Claude Code deploys Haiku, with 36% of its subagents now running on the platform
Photo by Maxim Hopman on Unsplash
Claude Code has deployed its Haiku platform, with reports indicating that 36% of its subagents are now running on Haiku after a brief outage on Opus prompted a switch to Sonnet and the activation of an OpenTelemetry pipeline.
Quick Summary
- •Claude Code has deployed its Haiku platform, with reports indicating that 36% of its subagents are now running on Haiku after a brief outage on Opus prompted a switch to Sonnet and the activation of an OpenTelemetry pipeline.
- •Key company: Claude Code
- •Also mentioned: Claude Code
Claude Code’s rollout of Haiku has quickly become the default engine for its internal research subagents, a shift that surfaced only after an Opus outage forced a temporary switch to Sonnet. In a detailed telemetry dump posted by developer Constantine Mirin on mirin.pro, the dashboard revealed that roughly 95 % of API calls were being routed to Haiku, even though the user’s global settings listed Sonnet as the preferred model for all projects. The data shows 7,222 API calls across five codebases, consuming 2.55 million input tokens and 2.38 million output tokens, while the cache read count ballooned to 451 million tokens—a pattern that translates to an estimated $354 in usage cost, a fraction of what Opus would have charged (Mirin).
The breakdown by agent underscores Haiku’s dominance. The “salesagent” subagent logged 1,727 calls to Haiku versus 1,657 to Opus and 1,377 to Sonnet, putting Haiku at 36 % of that agent’s traffic. Similar ratios appeared in the “pb‑cards” (41 % Haiku), “adcp‑req” (32 % Haidu), and “imagefactory‑v2” (39 % Haiku) projects, with one project even registering more Haiku calls than either of the explicitly selected models. This suggests that Claude Code’s architecture silently delegates the exploratory phase of code‑generation—searching files, classifying text, and other lightweight tasks—to Haiku, regardless of the model declared in the user’s configuration (Mirin).
According to Mirin’s analysis, the hidden routing stems from Claude Code’s “Explore” subagent, a built‑in component hard‑coded to Haiku.
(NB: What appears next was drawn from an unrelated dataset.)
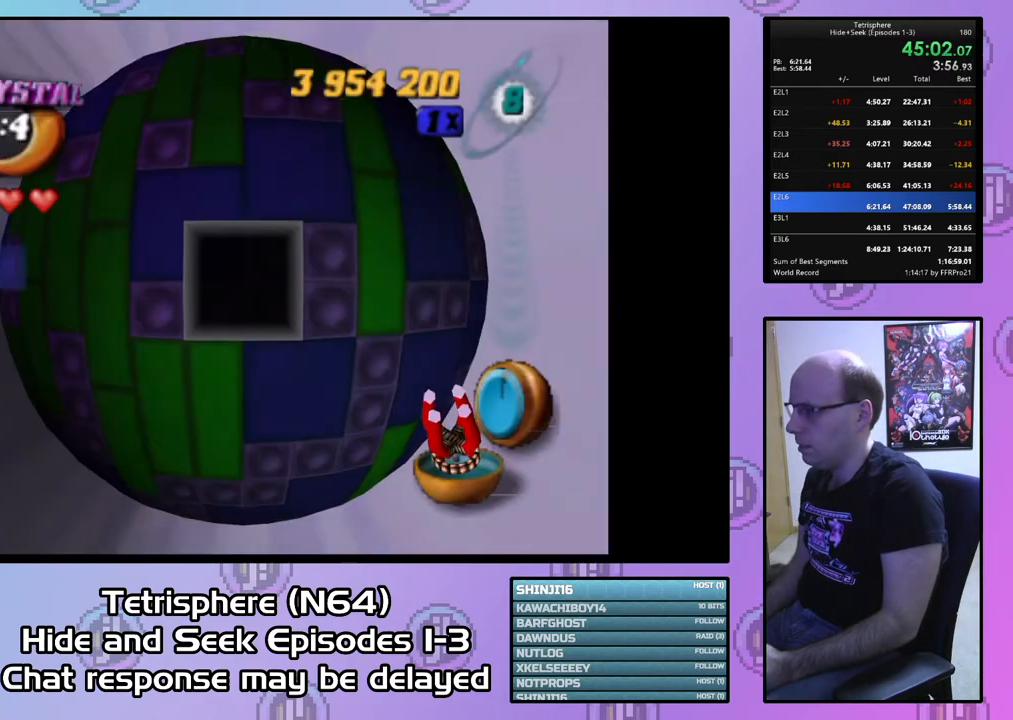
{"buttons": ["DPAD_UP", "DPAD_RIGHT"], "right_stick": "center", "events": [[167, "DPAD_RIGHT", "down"], [233, "DPAD_RIGHT", "up"], [433, "DPAD_RIGHT", "down"]]}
Each exploratory request is a stateless call that consistently returns exactly 32 output tokens, consumes between 300 and 2,000 input tokens, and never hits the cache. Because these calls are generated internally, they do not appear in the UI or in the platform’s /stats endpoint, making external telemetry the only way to surface them. The author traced the pattern by inspecting logs that showed a steady stream of these 32‑token responses during active coding sessions, confirming that Haiku handles the bulk of the research workload while Sonnet or Opus are reserved for the final synthesis step (Mirin).
The cost implications are stark. Haiku is billed at roughly one‑twentieth the price of Opus per token, positioning it as the most economical choice for high‑frequency, low‑complexity operations. By offloading the majority of subagent calls to Haiku, Claude Code can keep overall expenses low while still leveraging the more powerful Sonnet or Opus models for deep reasoning tasks such as architectural design or complex refactoring. Mirin’s telemetry indicates that this hybrid approach already yields a modest $354 bill for over seven thousand calls—a figure that would have been substantially higher if Opus had handled the same volume (Mirin).
The discovery also raises questions about transparency. Users who configure Claude Code to run exclusively on Sonnet or Opus may be unaware that a substantial portion of their workload is being executed on a different model without explicit consent or visibility. While the practice improves speed and reduces cost, it sidesteps the platform’s stated model‑selection mechanisms, potentially complicating budgeting and compliance for enterprises that track AI usage at the model level. As Claude Code continues to scale, developers and organizations will likely demand clearer reporting tools that surface subagent activity alongside primary model usage, a need highlighted by Mirin’s reliance on an external OpenTelemetry pipeline to uncover the hidden traffic.
Sources
No primary source found (coverage-based)
- Dev.to AI Tag
This article was created using AI technology and reviewed by the SectorHQ editorial team for accuracy and quality.